The shade variation value and the maximum defect detection area are 69 & 1.6 mm^2 respectively. Results panel list the steps in the inspection by name. For each step in the inspection, it displays the step type and results (PASS or FAIL). Likewise, the status of PASS in shade variation should have the histogram value of 99 to 100. The status of PASS in the maximum defect detection area should have the value of 0.0 mm^2. For Fig. 9(a) it is PASS and for Figs. 9(b) & 9(c) it is FAIL. The display window displays the image under inspection and the status of the defect. For Figs. 9 a,b and c the defected fabric images with defect indicated in red outline are displayed. The shade variation value and the maximum defect detection area values are also displayed. Inspection statistics panel contains the processing time of the inspection. From Figs. 9 (a, b and c), it is 0.24 ms, 0.23 ms, and 0.23 ms respectively. So, the average time of inspection is 0.23 ms for detecting the defect. Thus, the TDD algorithm with LabVIEW environment efficiently detects the defects in the fabric.

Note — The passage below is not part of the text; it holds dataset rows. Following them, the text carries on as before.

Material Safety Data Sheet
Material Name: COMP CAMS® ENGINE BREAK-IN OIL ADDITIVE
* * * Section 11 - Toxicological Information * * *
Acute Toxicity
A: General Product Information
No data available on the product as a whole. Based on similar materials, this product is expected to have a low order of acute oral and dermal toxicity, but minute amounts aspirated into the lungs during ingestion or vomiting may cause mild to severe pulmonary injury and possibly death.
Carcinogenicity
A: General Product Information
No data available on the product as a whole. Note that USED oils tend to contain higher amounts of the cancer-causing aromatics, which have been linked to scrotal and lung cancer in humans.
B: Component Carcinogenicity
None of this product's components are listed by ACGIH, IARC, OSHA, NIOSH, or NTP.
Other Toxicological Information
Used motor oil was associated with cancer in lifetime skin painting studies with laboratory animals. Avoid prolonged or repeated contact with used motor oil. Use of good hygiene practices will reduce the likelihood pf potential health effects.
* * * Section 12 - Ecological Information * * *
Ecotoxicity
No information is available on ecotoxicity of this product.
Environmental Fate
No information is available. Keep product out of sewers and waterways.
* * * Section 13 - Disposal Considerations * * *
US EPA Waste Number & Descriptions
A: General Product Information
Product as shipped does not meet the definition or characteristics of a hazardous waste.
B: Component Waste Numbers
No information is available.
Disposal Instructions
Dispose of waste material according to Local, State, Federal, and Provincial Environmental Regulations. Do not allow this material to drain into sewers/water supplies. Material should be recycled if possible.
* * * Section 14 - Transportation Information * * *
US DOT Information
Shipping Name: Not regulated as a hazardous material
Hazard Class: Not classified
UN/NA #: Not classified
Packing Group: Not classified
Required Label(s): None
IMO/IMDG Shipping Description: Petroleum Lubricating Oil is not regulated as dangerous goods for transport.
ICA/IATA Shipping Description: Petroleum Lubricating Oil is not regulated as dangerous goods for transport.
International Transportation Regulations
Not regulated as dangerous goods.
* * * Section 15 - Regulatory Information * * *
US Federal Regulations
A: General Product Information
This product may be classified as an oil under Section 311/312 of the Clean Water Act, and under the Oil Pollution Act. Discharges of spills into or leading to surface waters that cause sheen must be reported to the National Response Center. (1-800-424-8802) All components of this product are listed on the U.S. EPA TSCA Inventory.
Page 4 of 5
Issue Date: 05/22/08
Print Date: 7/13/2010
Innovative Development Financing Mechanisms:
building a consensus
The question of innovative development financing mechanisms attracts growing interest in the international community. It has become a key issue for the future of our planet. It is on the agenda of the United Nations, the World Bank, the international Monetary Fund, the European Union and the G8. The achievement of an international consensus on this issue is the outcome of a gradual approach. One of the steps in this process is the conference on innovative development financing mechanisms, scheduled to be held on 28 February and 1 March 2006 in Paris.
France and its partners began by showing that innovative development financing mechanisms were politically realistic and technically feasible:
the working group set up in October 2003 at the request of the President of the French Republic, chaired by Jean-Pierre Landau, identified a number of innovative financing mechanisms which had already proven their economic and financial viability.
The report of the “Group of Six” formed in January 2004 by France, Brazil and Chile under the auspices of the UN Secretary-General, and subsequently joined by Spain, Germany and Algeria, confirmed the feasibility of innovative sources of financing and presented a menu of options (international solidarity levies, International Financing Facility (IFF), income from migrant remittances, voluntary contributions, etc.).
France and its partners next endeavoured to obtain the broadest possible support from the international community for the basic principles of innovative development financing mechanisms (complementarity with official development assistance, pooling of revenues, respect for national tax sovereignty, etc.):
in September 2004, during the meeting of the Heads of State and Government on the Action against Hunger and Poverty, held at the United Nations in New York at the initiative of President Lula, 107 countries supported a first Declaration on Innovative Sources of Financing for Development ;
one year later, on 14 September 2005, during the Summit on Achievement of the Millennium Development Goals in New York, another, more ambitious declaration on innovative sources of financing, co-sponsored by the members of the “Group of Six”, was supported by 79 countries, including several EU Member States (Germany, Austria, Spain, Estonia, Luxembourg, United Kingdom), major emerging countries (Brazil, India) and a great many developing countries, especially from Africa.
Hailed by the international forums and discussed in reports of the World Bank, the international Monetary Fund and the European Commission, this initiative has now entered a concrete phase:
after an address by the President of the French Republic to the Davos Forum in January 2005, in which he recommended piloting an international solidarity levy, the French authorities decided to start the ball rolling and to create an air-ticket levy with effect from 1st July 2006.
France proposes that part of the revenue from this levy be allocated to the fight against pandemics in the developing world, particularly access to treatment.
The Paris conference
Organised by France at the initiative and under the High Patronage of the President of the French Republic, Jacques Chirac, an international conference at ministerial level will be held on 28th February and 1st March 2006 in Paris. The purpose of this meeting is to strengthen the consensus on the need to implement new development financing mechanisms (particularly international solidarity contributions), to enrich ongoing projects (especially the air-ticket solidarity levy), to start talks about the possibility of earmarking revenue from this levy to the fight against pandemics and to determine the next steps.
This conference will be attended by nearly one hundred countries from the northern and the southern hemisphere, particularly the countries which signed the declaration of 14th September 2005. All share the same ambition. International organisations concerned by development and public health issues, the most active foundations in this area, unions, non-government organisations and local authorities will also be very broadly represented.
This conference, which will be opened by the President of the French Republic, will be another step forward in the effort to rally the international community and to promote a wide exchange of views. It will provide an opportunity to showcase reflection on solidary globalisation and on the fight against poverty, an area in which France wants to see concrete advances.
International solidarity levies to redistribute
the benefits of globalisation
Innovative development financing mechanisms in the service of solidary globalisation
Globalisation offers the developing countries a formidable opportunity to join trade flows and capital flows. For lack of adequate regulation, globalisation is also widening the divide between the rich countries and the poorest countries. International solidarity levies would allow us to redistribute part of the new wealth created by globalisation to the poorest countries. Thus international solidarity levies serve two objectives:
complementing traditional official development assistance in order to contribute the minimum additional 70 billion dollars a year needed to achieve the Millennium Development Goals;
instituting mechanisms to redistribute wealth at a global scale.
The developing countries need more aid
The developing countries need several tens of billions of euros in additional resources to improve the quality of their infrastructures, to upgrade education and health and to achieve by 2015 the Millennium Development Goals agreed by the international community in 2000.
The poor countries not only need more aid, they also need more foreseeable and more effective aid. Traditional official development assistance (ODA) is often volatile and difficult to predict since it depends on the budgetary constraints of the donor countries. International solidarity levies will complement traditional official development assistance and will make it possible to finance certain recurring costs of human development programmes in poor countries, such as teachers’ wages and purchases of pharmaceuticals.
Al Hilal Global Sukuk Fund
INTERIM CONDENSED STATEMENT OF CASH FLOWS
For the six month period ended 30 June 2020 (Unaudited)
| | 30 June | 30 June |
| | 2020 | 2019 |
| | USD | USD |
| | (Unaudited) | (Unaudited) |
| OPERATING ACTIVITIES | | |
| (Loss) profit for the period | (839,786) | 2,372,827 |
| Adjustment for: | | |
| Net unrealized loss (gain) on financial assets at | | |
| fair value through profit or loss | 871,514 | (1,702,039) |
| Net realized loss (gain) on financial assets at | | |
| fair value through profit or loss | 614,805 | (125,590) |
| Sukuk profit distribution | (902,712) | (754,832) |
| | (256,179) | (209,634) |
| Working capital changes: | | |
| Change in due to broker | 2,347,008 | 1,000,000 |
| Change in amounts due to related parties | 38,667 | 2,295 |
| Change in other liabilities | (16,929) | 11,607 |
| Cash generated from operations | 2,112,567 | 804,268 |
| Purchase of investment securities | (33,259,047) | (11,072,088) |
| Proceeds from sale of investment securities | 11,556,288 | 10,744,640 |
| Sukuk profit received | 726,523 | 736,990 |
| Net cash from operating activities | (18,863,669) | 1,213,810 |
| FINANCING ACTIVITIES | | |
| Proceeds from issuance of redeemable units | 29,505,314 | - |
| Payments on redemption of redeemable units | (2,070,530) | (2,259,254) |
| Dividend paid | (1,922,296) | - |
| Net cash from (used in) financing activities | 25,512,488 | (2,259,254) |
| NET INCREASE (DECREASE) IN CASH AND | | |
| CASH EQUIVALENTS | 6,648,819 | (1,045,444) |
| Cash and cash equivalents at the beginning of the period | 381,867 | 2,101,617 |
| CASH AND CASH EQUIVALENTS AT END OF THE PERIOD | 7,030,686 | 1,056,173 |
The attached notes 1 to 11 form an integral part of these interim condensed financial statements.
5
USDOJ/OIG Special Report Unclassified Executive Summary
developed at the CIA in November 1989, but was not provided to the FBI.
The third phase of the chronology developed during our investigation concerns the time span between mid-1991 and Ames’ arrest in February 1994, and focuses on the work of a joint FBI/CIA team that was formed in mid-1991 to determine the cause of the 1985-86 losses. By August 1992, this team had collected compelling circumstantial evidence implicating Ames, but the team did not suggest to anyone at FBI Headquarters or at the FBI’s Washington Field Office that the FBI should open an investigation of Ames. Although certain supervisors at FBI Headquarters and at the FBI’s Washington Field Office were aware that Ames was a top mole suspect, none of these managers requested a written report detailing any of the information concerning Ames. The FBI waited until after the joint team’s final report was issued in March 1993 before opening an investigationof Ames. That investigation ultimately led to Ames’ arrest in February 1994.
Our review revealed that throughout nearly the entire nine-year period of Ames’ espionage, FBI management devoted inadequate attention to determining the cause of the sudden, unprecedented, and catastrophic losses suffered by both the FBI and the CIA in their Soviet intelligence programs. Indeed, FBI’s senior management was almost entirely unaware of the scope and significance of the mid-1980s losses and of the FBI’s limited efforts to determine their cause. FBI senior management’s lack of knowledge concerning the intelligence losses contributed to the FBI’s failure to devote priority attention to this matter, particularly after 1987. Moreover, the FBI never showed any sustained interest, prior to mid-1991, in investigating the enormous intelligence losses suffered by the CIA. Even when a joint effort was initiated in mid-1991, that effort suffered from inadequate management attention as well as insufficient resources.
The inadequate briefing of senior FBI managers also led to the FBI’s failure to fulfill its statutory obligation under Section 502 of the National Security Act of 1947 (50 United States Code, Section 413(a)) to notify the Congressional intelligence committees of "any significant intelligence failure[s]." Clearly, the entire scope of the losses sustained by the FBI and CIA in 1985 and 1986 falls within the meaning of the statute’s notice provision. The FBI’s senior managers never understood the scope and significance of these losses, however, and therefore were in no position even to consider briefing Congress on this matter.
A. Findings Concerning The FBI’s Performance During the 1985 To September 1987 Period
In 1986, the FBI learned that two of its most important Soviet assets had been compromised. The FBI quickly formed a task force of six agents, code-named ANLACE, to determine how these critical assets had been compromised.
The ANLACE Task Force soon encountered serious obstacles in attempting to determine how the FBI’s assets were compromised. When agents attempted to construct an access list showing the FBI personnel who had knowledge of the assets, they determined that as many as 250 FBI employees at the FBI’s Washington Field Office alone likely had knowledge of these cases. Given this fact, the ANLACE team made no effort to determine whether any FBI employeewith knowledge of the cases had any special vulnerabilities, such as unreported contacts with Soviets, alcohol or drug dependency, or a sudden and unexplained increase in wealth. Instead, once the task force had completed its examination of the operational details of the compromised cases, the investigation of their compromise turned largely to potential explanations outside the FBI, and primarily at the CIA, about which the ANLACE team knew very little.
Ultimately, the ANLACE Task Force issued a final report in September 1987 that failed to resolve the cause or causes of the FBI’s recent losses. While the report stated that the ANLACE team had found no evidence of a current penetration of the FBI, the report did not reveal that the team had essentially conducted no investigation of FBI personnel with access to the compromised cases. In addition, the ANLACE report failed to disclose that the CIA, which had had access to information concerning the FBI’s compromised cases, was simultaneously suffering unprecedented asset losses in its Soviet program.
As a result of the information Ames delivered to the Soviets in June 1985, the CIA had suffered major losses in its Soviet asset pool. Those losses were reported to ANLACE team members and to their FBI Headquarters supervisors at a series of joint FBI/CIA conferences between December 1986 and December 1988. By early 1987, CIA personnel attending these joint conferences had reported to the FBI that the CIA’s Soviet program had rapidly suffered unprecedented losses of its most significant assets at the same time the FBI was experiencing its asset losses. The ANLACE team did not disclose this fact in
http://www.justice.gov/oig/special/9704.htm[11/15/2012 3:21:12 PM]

5 Conclusion and future work

In this paper, a SVM classifier based on TDD algorithm with LabVIEW environment is proposed to characterize visual fabric defect detection. The TDD algorithm converts the defect image into gray scale image, and then the image is segmented using wavelet decomposition method. Haralick features are extracted using GLCM method. The performance is calculated using the SVM classifier. To validate the TDD algorithm, the multi-class TILDA dataset is employed. Comprehensive validation results are 95.50%, 96.25%, 97.75% and 98% for c1, c2, c3, and c4 class respectively. Furthermore, the TDD algorithm has the mean overall precision score of 96.56% for all the four classes.This proposed work is limited to the running fabrics with or without print on the entire fabric with four main classes of fabric defects. Future work may be extended for all types of defects and all types of fabrics including T-shirt printing.